I think that just talking to Muslims and getting to know them as people would challenge a lot of people’s assumptions. As a society we need to stop pandering to the ‘clash of civilisations’ narrative. People can hold different values around love and sex while living side by side. Western civilisation is not the centre of the world or superior to all other ways of life — nor were secular, liberal values born out of a vacuum free from any kind of patriarchal influence. Everybody’s cultural norms have been informed by their environment in some way, and we can all benefit from learning about each other and embracing people’s differences.
I think sometimes the Muslim community can be judgmental when it comes to dating and relationships, but then so can the wider non-Muslim community. The balance I have found is to just not give a shit what people think about what I’m doing, and to just make sure I have conviction and good intentions behind all that I do.
As a society we definitely are a bit too obsessed with dating and hook-ups and the idea of finding the perfect partner. Social media probably hasn’t helped, because we all spend too much time watching other people’s lives and building an idea of what we think the perfect relationship looks like. But I mean, people being obsessed with sex and intoxicated by love is a tale as old as time. That definitely isn’t unique to the times we live in.
If I could give my 16-year-old self advice about dating I would say just relax, and don’t be in such a hurry to grow up. I would also tell myself not to view myself through the eyes of men, and to protect my heart and wait for a love that empowers me rather than stifles me. Actually, I would tell myself that now too! The best thing about being young and single in 2018 is having the independence and freedom to explore new things and visit new places without having to factor anybody else in.

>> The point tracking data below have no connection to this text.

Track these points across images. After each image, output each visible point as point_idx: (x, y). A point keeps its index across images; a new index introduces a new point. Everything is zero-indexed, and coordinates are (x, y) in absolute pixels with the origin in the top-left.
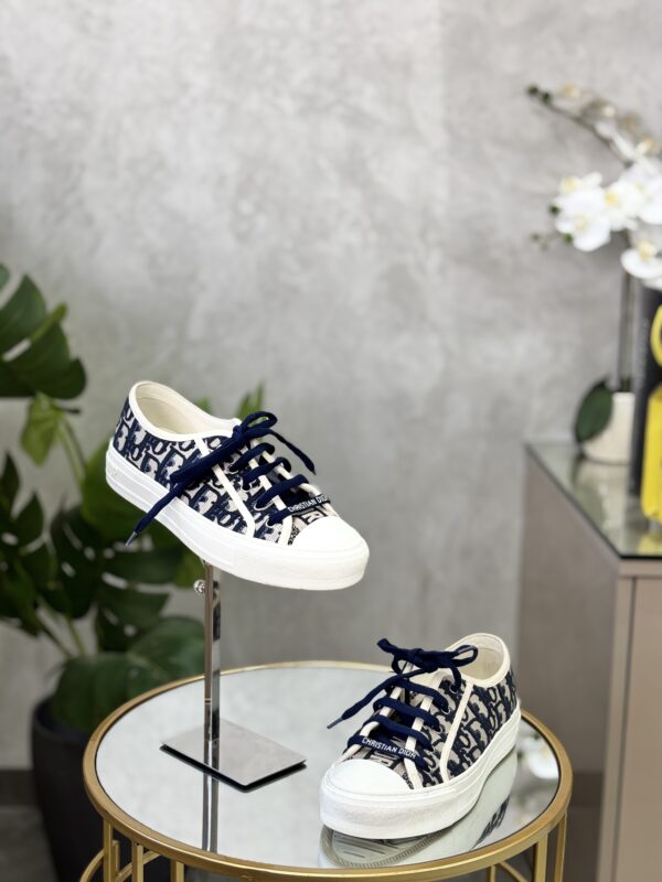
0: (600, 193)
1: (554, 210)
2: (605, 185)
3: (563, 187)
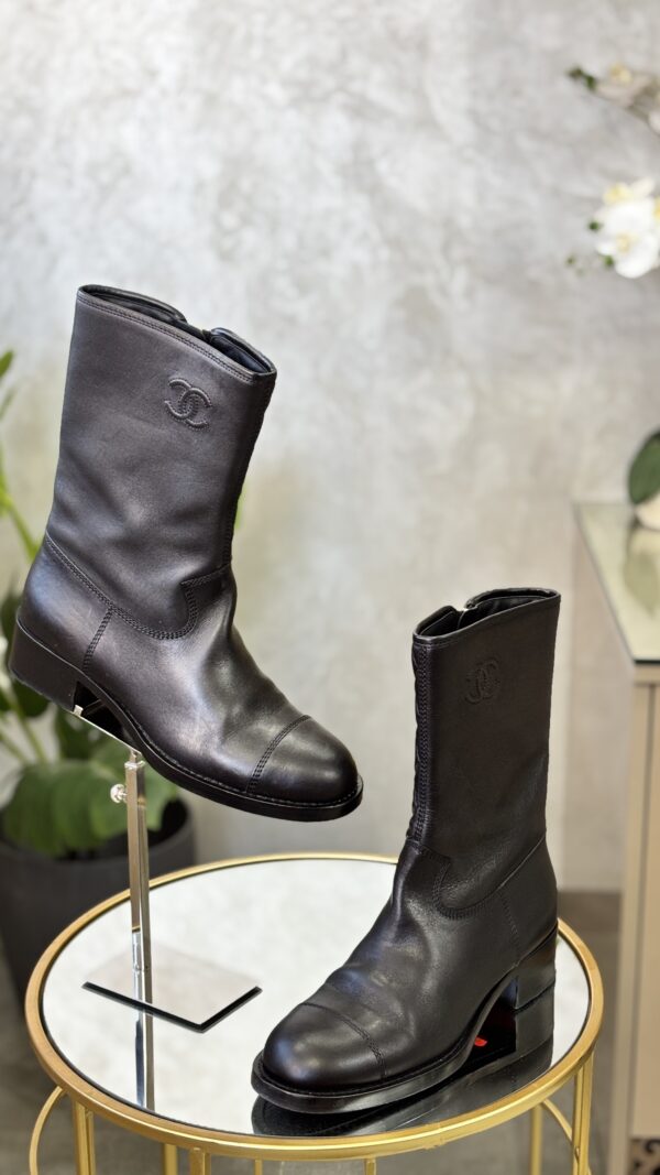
1: (594, 227)
3: (608, 196)
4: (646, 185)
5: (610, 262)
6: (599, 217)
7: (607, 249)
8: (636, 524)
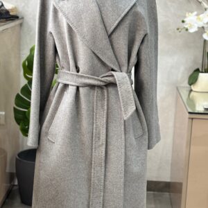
0: (196, 17)
1: (183, 22)
2: (197, 15)
3: (187, 15)
4: (195, 13)
5: (187, 30)
6: (185, 20)
7: (186, 27)
8: (191, 91)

I know that there will be a time when I’m gonna be sharing my life with somebody else and having to think about them in all of my decisions, so for right now I’m just happy doing me.
I want love to feel empowering and soothing. I want to feel like someone has my back no matter what. I want to find a love that makes my heart feel at ease, and makes me feel like I can take on anything life throws at me. I want a love that deepens my faith in God and makes me aspire to be a better person.”